> _Data for the task_
● ● ● ● ● ● ●
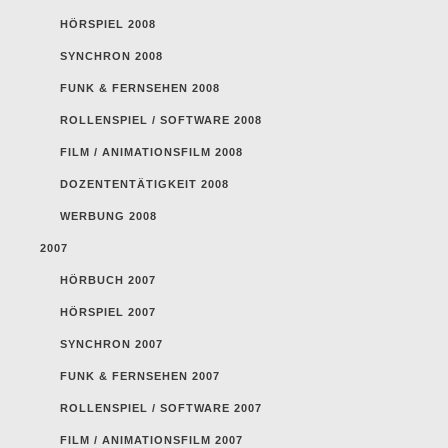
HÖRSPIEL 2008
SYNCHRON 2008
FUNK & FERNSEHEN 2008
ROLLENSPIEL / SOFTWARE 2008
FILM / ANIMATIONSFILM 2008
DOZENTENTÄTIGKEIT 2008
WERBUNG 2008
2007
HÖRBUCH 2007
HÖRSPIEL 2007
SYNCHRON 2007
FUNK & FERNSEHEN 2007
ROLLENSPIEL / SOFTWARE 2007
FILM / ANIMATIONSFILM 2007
● ● ● ● ● ● ●
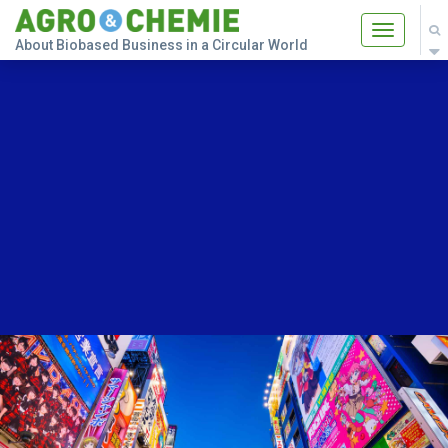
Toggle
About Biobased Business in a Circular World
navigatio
● ● ● ● ● ● ●
Can you pull out every line in the material that contains the string "SOFTWARE"? Only matches with the same uppercase and lowercase letters count.

> _Worked solution_
ROLLENSPIEL / SOFTWARE 2008
ROLLENSPIEL / SOFTWARE 2007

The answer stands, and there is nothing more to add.